Binomial flows: Denoising and flow matching for discrete ordinal data

arXiv cs.LG / 5/4/2026

📰 NewsIdeas & Deep AnalysisModels & Research

Key Points

  • The paper addresses a gap in discrete flow-based generative modeling by relating denoisers to score functions, analogous to Tweedie’s formula in continuous spaces.
  • It introduces “Binomial flows,” a framework tailored to discrete, non-negative ordinal data that links training denoising with sampling using score-like quantities.
  • The method provides a single training recipe for a discrete diffusion model that can denoise, generate samples, and compute exact likelihoods.
  • The approach is validated through experiments on synthetic data and shown to achieve competitive performance on real-world datasets.

Abstract

Flow-based generative modeling in continuous spaces exploit Tweedie's formula to express the denoiser (learned in training) as a score function (used in sampling).

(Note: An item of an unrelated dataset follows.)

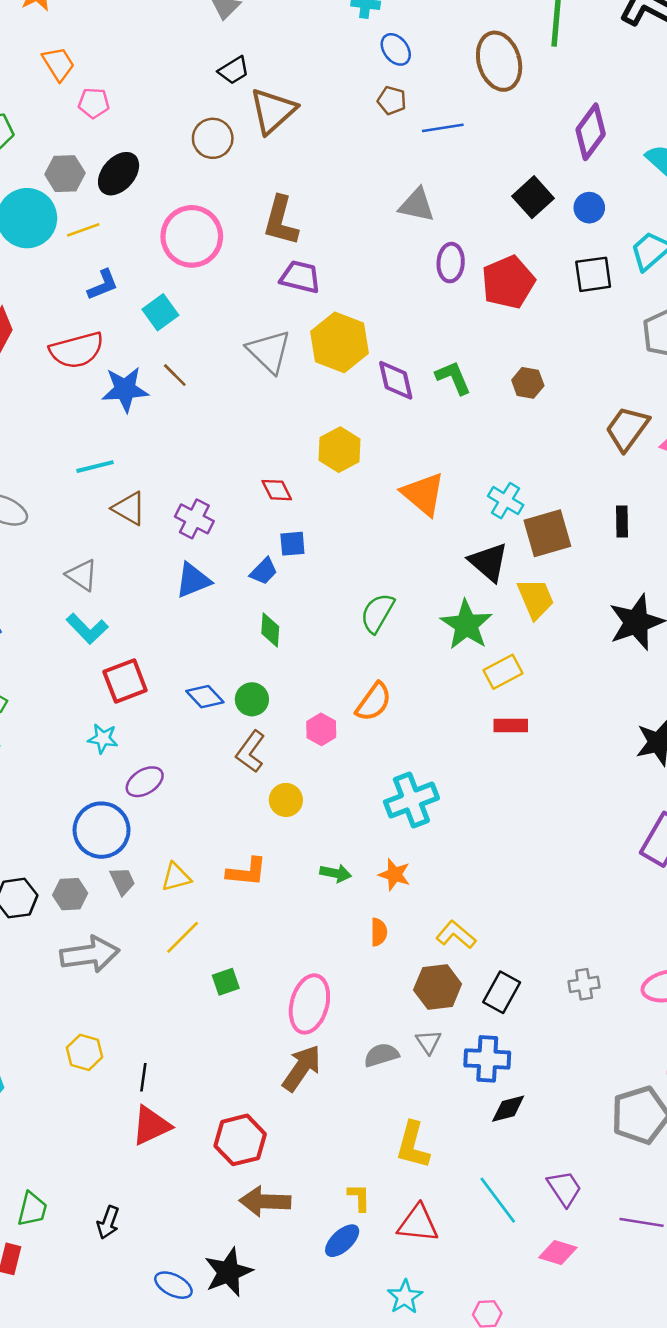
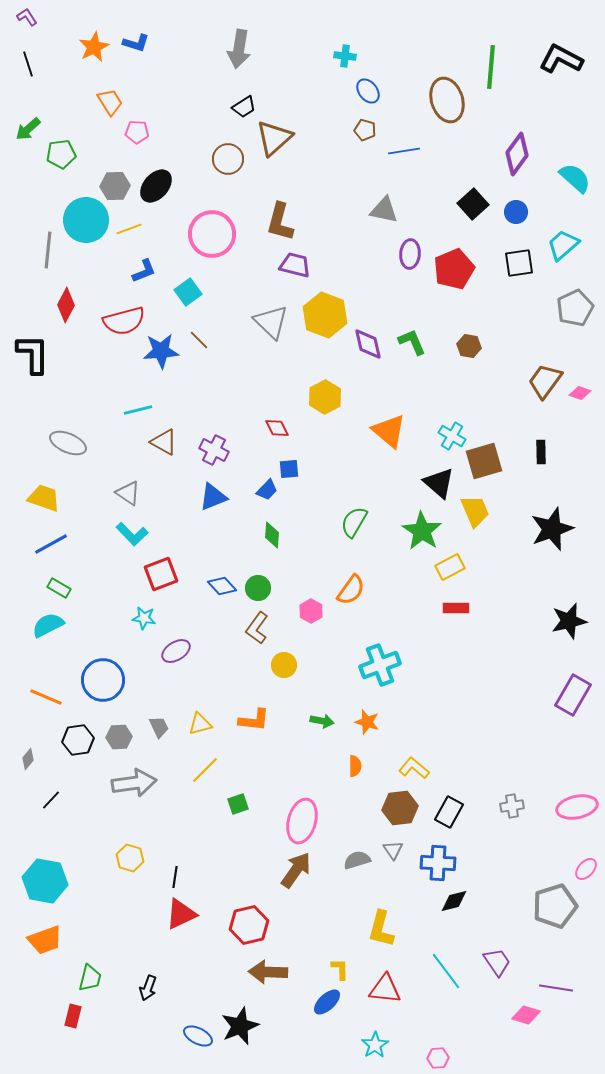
blue circle: (102, 830) -> (103, 680), moved
pink diamond: (558, 1252) -> (526, 1015), moved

In contrast, this relation has been largely missing in the discrete setting where common approaches focus on learning discrete scores and rates. In this work we close this gap for discrete non-negative ordinal data by introducing Binomial flows. Our framework provides a simple recipe for training a discrete diffusion model which simultaneously denoises, samples, and estimates exact likelihoods. We verify our methodology on synthetic examples and obtain competitive results on real-world data sets.